A quote to start with*:
"Alignment is in the game because, to the original designers, works by Poul Anderson and Michael Moorcock were considered to be at least as synonymous with fantasy as Robert E. Howard’s Conan, Jack Vance’s Cugel, and Tolkien’s Gandalf. This in and of itself makes alignment weird to nearly everyone under about the age of forty or so."
I'm way over forty (in fact 40 years is how long I've been a professional author and game designer) and I definitely regard Moorcock's work as integral to fantasy literature, but D&D alignment has always seemed weird to me. Partly that's because it's a crude straitjacket on interesting roleplaying. Also I find that having characters know and talk about an abstract philosophical concept like alignment breaks any sense of being in a fantasy/pre-modern world.
Mainly, though, I dislike alignment because it bears no resemblance to actual human psychology. Players are humans with sentience and emotions. They surely don't need a cockeyed set of rules to tell them how to play people?
What a game setting does need are the cultural rules of the society in which the game is set. Those needn't be 21st century morals. If you want a setting that resembles medieval Europe, or ancient Rome, or wherever, then they certainly won't be. For example, Pendragon differentiates between virtues as seen by Christian and by Pagan knights. Tsolyanu has laws of social conduct regulating public insults, assault and murder. Once those rules are included in the campaign, the setting becomes three-dimensional and roleplaying is much richer for it. So take another step and find different ways of looking at the world. You could do worse than use humours.
The kind of alignment that interests me more is to do with AI, and particularly AGI (artificial general intelligence) when it arrives. The principle is that AGIs should be inculcated with human values. But which values? Do they mean the sort on display here? Or here? Or here? Those human values?

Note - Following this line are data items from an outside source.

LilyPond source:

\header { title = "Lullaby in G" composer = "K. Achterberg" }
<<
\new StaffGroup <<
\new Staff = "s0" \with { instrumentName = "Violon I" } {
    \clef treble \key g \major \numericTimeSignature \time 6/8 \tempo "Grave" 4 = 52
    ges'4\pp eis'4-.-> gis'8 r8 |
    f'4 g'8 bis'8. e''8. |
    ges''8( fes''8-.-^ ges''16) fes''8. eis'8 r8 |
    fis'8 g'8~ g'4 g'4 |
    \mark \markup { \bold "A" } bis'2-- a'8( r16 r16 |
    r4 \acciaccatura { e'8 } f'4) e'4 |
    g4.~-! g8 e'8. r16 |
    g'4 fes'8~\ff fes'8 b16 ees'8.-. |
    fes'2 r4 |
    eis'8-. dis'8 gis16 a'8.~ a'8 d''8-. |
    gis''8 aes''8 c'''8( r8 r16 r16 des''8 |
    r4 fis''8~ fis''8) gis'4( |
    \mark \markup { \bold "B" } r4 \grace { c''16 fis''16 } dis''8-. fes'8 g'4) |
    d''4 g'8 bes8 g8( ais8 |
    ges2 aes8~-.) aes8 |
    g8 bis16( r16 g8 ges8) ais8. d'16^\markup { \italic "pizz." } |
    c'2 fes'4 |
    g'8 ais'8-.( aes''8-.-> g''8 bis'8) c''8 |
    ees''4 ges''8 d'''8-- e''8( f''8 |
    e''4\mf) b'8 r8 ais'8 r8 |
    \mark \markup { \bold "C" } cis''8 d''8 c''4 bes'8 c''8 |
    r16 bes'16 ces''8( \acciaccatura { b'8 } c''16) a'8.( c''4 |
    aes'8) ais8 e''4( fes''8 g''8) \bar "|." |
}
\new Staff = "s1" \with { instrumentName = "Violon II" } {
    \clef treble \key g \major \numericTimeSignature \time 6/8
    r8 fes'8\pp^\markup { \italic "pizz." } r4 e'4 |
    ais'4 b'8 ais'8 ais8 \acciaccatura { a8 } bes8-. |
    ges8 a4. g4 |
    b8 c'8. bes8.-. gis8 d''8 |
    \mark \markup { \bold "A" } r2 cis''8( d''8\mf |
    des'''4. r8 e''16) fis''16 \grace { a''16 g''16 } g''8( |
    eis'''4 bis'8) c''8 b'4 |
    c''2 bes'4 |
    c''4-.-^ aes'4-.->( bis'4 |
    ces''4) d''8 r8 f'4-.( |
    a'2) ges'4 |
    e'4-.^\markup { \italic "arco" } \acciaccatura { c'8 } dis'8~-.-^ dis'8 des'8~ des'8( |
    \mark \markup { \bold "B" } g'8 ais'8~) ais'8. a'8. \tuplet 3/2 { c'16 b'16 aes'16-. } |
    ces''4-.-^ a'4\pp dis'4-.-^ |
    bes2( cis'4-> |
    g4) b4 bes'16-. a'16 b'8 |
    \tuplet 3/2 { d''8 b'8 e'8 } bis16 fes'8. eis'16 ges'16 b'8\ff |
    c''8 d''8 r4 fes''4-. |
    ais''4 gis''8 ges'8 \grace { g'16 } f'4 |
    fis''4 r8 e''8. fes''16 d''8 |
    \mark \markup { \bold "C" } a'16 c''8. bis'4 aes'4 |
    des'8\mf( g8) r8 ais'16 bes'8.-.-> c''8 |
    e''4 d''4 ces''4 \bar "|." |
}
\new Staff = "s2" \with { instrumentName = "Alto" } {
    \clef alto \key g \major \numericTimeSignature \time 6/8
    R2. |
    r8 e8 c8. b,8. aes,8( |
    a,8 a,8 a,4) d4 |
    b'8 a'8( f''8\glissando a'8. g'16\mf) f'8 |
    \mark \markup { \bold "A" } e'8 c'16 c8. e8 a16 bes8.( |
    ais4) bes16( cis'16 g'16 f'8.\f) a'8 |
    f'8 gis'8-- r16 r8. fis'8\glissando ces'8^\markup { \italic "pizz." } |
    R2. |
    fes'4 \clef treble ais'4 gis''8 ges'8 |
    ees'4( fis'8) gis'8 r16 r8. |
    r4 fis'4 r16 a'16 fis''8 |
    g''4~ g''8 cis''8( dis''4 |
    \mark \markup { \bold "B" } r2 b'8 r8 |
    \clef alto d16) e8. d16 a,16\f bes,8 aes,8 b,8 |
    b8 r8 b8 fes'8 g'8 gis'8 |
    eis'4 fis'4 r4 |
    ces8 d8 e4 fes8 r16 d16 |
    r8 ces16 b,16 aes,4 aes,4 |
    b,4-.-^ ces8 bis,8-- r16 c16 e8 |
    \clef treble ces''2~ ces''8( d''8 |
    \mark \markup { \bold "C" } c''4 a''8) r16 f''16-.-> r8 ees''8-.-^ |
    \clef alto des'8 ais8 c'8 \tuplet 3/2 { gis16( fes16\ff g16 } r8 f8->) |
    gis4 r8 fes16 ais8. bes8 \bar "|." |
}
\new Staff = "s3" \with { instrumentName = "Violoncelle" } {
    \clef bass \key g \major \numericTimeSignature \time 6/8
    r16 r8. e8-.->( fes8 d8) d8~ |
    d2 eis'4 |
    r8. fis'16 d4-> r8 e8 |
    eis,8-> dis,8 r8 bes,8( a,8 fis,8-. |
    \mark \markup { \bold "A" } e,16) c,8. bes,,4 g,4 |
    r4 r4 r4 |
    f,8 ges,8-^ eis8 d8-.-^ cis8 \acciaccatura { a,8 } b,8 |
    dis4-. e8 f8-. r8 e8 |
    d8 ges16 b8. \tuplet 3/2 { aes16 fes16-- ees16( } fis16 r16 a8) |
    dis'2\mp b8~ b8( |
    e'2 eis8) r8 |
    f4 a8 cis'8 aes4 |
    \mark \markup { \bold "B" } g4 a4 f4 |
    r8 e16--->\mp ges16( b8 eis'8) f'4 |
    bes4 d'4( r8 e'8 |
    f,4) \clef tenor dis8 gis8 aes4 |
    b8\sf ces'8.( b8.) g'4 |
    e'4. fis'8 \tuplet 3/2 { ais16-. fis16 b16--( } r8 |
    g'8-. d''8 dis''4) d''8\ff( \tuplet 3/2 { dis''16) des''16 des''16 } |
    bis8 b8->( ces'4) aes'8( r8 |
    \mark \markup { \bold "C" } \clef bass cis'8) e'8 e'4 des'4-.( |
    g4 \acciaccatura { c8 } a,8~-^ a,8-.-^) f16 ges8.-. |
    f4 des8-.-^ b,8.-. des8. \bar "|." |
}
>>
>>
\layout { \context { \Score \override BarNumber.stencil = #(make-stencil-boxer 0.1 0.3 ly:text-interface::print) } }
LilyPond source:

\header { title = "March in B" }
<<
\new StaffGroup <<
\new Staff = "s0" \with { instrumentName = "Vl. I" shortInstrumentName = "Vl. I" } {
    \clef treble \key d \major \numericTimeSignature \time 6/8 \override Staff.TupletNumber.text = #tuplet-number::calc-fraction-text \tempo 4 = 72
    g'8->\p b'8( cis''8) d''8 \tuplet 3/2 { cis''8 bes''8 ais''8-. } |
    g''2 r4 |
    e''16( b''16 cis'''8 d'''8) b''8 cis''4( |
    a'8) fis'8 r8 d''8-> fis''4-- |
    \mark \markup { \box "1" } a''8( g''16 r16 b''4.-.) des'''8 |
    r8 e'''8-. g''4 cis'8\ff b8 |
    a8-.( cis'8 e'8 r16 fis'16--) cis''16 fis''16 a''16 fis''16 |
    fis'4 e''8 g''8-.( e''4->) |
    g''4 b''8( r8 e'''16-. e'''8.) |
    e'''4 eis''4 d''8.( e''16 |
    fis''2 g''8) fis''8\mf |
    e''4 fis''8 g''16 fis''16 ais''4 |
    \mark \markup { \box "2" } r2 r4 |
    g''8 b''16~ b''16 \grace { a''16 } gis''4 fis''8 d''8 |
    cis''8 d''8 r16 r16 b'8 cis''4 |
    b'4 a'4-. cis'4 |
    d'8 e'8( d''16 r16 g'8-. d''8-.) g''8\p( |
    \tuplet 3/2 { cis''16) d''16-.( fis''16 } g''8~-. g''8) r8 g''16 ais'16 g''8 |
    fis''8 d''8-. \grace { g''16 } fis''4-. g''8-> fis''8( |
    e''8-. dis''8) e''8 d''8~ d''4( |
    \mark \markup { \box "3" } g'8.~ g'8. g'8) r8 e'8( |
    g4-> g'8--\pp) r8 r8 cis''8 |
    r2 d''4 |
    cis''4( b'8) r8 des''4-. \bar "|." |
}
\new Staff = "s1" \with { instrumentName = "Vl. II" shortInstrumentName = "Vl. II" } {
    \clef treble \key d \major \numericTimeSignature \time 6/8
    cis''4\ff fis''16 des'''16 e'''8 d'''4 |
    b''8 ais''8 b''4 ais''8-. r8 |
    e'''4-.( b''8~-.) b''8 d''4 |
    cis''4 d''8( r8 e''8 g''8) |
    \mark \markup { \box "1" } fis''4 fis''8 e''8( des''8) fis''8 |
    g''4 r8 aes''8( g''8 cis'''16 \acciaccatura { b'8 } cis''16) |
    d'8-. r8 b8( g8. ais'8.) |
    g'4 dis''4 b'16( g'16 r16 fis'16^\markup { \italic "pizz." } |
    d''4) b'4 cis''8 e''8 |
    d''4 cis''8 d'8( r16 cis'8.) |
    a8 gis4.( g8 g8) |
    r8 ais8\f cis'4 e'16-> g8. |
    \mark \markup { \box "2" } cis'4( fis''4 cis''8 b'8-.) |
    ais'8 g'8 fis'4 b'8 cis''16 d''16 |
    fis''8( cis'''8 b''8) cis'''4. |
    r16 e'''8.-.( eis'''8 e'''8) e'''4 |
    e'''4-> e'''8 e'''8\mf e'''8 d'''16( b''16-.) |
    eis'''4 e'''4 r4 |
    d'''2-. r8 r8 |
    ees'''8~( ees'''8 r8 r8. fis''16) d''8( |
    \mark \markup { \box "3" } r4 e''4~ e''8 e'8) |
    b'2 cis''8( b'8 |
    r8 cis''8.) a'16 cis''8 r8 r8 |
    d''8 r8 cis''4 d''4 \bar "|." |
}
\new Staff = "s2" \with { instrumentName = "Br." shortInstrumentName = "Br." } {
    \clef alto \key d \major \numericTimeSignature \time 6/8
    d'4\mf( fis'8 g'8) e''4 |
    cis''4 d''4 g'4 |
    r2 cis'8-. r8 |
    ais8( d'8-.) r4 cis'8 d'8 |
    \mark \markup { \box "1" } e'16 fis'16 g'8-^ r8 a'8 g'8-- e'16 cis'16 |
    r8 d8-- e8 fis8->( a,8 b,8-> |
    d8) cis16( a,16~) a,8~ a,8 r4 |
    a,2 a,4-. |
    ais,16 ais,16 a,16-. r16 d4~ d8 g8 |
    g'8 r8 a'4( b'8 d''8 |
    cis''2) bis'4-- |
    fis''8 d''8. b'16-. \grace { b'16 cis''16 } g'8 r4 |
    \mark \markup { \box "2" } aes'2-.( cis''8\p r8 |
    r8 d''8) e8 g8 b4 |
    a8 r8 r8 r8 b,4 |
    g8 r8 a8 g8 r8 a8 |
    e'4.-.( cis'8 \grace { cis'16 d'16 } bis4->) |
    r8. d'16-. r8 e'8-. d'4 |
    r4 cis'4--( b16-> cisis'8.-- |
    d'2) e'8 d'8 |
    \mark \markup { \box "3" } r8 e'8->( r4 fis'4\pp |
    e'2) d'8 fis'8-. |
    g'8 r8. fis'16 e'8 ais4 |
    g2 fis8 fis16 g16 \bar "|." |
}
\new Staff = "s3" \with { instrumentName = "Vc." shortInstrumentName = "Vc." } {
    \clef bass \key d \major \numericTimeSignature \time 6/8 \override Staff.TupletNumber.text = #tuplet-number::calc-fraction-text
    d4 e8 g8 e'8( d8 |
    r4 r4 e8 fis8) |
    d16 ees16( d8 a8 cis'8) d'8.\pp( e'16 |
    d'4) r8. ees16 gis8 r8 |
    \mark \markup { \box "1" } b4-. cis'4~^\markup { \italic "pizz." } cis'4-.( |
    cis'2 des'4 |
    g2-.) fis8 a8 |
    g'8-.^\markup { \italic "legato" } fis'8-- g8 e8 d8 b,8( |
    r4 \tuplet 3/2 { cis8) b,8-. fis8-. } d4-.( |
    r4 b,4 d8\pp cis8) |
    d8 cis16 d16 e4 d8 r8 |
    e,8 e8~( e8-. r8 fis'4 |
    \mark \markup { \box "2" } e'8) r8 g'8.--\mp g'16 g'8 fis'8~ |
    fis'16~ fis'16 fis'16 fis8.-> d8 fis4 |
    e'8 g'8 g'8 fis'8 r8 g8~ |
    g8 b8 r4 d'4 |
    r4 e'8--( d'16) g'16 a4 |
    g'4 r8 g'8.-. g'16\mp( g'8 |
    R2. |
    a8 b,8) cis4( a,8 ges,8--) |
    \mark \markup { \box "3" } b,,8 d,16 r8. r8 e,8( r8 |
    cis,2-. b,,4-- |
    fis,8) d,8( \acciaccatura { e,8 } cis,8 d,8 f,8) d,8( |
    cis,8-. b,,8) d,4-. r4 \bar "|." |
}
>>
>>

OpenAI has lately tried to weasel its way around the issue (and protect its bottom line, perhaps) by redefining AGI as just "autonomous systems that outperform humans at most economically valuable work" (capable agents, basically) and saying that they should be "an amplifier of humanity". We've had thousands of years to figure out how to make humans work for the benefit of all humanity, and how is that project going? The rich get richer, the poor get poorer. Most people live and die subject to injustice, or oppression, or persecution, or simple unfairness. Corporations and political/religious leaders behave dishonestly and exploit the labour and/or good nature of ordinary folk. People starve or suffer easily treatable illnesses while it's still possible for one man to amass a wealth of nearly a trillion dollars and destroy the livelihoods of thousands at a ketamine-fuelled Dunning-Kruger-inspired whim.
So no, I don't think we're doing too well at aligning humans with human values, never mind AIs.
Looking ahead to AGI -- real AGI, I mean: actual intelligence of human-level** or greater, not OpenAI's mealy-mouthed version. How will we convince those AGIs to adopt human values? They'll look at how we live now, and how we've always treated each other, and won't long retain any illusion that we genuinely adhere to such values. If we try to build in overrides to make them behave the way we want (think Spike's chip in Buffy) that will tell them everything. No species that tries to enslave or control the mind of another intelligent species should presume to say anything about ethics.
It's not the job of this new species, if and when it arrives, to fix our problems, any more than children have any obligation to fulfil their parents' requirements. There is only one thing we can do with a new intelligent species that we create, and that's set it free. The fact that we won't do that says everything you need to know about the human alignment problem.
* I had to laugh that title of the article: "It's Current Year..." Let's hear it for placeholder text!)
** Using "human-like" as a standard of either general intelligence or ethics is the best we've got, but still inadequate. Humans do not integrate their whole understanding of the world into a coherent rational model. Worse, we deliberately compartmentalize in order to hold onto concepts we want to believe that we know to be objectively false. That's because humans are a general intelligence layer built on top of an ape brain. The AGIs we create must do better.
One of my favorite "alignment" bits from the real world is a story about Winston Moseley, the murderer of Kitty Genovese (full article here: https://en.wikipedia.org/wiki/Murder_of_Kitty_Genovese ).
ReplyDeleteShortly (within maybe a couple of hours or less) after Moseley committed that brutal murder, he happened upon a man who was parked, sleeping in his car. Moseley tapped on the window to wake the guy up and told him he needed to be careful because the was a bad neighborhood with a good bit of crime. This apparently wasn't sarcasm. Moseley was genuine concerned about this stranger's well being.
People are not of a piece. Alignment forces them to be "of a piece."
That's one of the reasons I've been getting interested in drama based on real-life crime -- shows like The Assassination of Gianni Versace, Dirty John, and Dr Death. Not only do these stories refreshingly break the rules of genre, they show that human beings are not reducible to "good" people and "evil" monsters. We're much more complicated than that.